─── TEXT SHOWN

TAMPA PALMS -- Charles Sayegh is one of the many.

The hundreds who show up in Florida every day.

The thousands who have carved up the pine and the scrub along a once-desolate ribbon called Bruce B. Downs Boulevard.

He is excited by his success. Not arrogant, not boastful, but like a kid in the candy store, and anxious to share his enthusiasm.

"We just got our first Starbucks," he says, grinning at the thought it would take so long. "Can you believe that? They're all over the place."

Two months ago the Tampa Bay Business Journal named Sayegh among its "40-Under-40" most successful people. Further proof, as he sees it, of the boundless opportunity in this place he now calls home.

Yes, like many who live here, he worries about so much rapid development.

But is he one of those newcomers who wants to be be the last one in?

"No way," he insists.

Sayegh's story, like so many others, begins in cold weather in the midst of a career crossroads.

From Boston, he had launched and sold a technology business at the height of the Internet boom. He then did a yearlong stint at Doculabs, an analyst firm in Chicago. "I was traveling 100,000 miles a year," he said. "With two kids, that got old quick."

Burned out and tired of the cold, he sat down with his wife Nancy -- who was then pregnant -- and considered the alternatives. "We could have gone anywhere," he said. Tampa, which they had visited on vacation, was warm, "gorgeous," and great for families.

They settled on New Tampa because it was so family oriented; then Tampa Palms because it was closest to the city and the airport.

"We came down here on May 22 and we bought our house on May 23 (2001)," he said.

He launched Orion Business Solutions, a consulting firm for businesses seeking to grow but lacking capital or management experience. He joined up with a venture capital firm in St. Petersburg whose investments include a bicycle manufacturer and a software company.

He started playing golf and tennis at the Tampa Palms country club and became a coach in the New Tampa Soccer League, where his 6-year-old son Austin learned to play and daughter Amanda, now 4, will soon follow. His wife Nancy, a high school soccer star, took up tennis and won ladies' singles and doubles championships.

This next part will sound incredibly corny. But Sayegh, 34, is convinced that "this area brings out the best, most positive qualities in people."

He is impressed by everything: the way the soccer league holds training for its parent coaches, the way the schools, even by Boston standards, are trying to excel.

They fly north when they can.

They've experienced the winter onslaught of Disney-bound guests. "Last Christmas it was raining, and people were saying, 'What's the deal?' "

Another Florida phenomenon to get used to. The compulsion to apologize for the weather.

I first met Sayegh at a meeting last year of the New Tampa Noon Rotary Club. A second-generation Rotarian who had joined the downtown Tampa club, he has since found he is too busy to stay involved. The three kids. The two businesses. Once again, Sayegh finds he is logging a lot of time in the air.

No, it's not all one big vacation. And Sayegh is the first to acknowledge New Tampa isn't perfect. There's the traffic, of course. The near-absence of employment centers north of Bearss Avenue.

And there's that nagging feeling, despite the frontier atmosphere, that things are happening a bit too fast. "There is so much housing," he says, "and I haven't seen anything conclusive that shows we can handle such an influx."

But stop the multitudes from moving here?

"No way," he says. "Bring it on. Growth is good. You're either growing or you're dying. That's a silly business cliche, but it's true."

──────

* **DIRECTIONS**:
A: Does each statement agree with the profile of Charles Sayegh? Answer yes or no for each, and quote the deciding words of the text. (i) Sayegh bought a house in Tampa the day after he arrived. (ii) Sayegh is still active in the downtown Tampa Rotary club. (iii) Sayegh wants to keep more people from moving to the area.
B: Reproduce the profile's text between "Yes, like many" and "great for families.", inclusive.
The listing that comes after this profile is separate material.

─── DATA FOR REVIEW

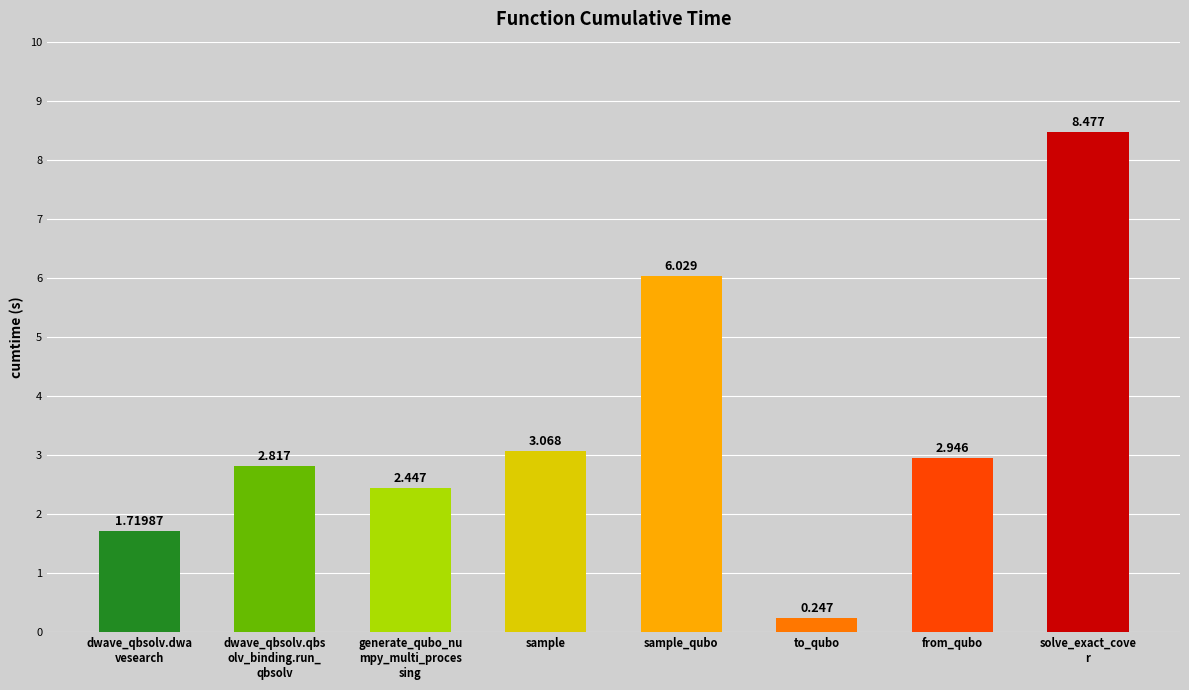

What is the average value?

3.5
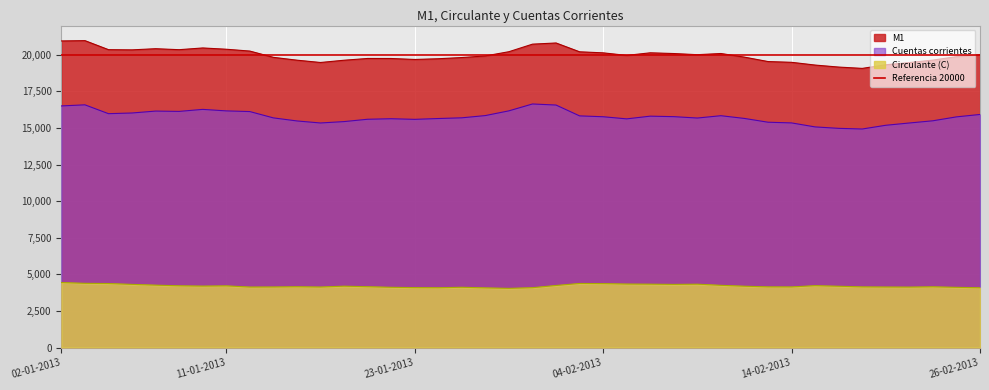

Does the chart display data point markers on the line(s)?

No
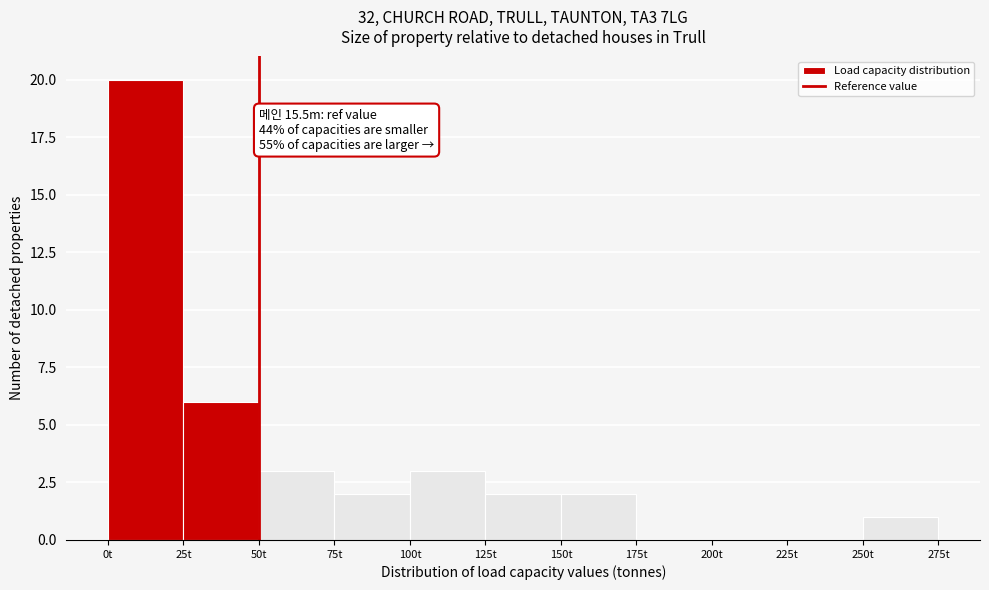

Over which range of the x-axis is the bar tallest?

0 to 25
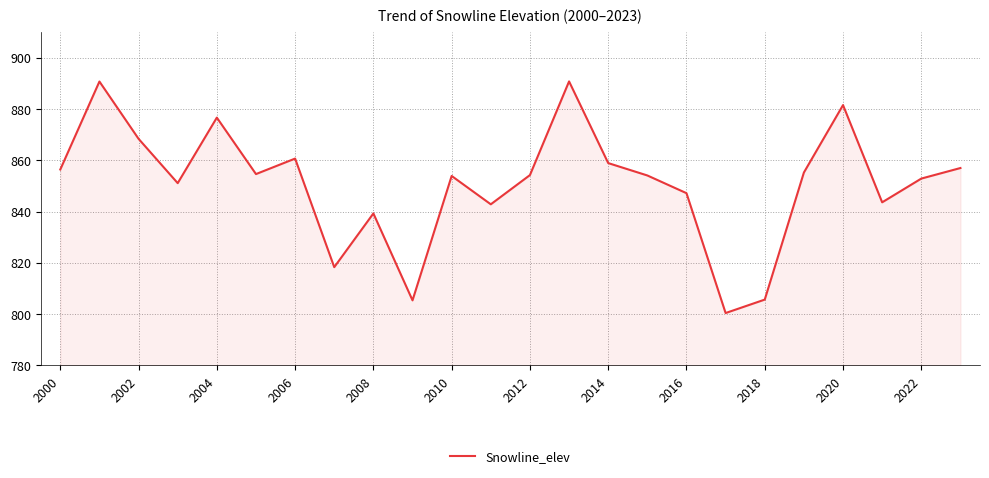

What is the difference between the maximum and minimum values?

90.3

──────

* **TASK RESULTS**:
A:
(i) Yes: "We came down here on May 22 and we bought our house on May 23 (2001)"
(ii) No: "he has since found he is too busy to stay involved"
(iii) No: "No way," he says. "Bring it on. Growth is good."

B:
Yes, like many who live here, he worries about so much rapid development.

But is he one of those newcomers who wants to be be the last one in?

"No way," he insists.

Sayegh's story, like so many others, begins in cold weather in the midst of a career crossroads.

From Boston, he had launched and sold a technology business at the height of the Internet boom. He then did a yearlong stint at Doculabs, an analyst firm in Chicago. "I was traveling 100,000 miles a year," he said. "With two kids, that got old quick."

Burned out and tired of the cold, he sat down with his wife Nancy -- who was then pregnant -- and considered the alternatives. "We could have gone anywhere," he said. Tampa, which they had visited on vacation, was warm, "gorgeous," and great for families.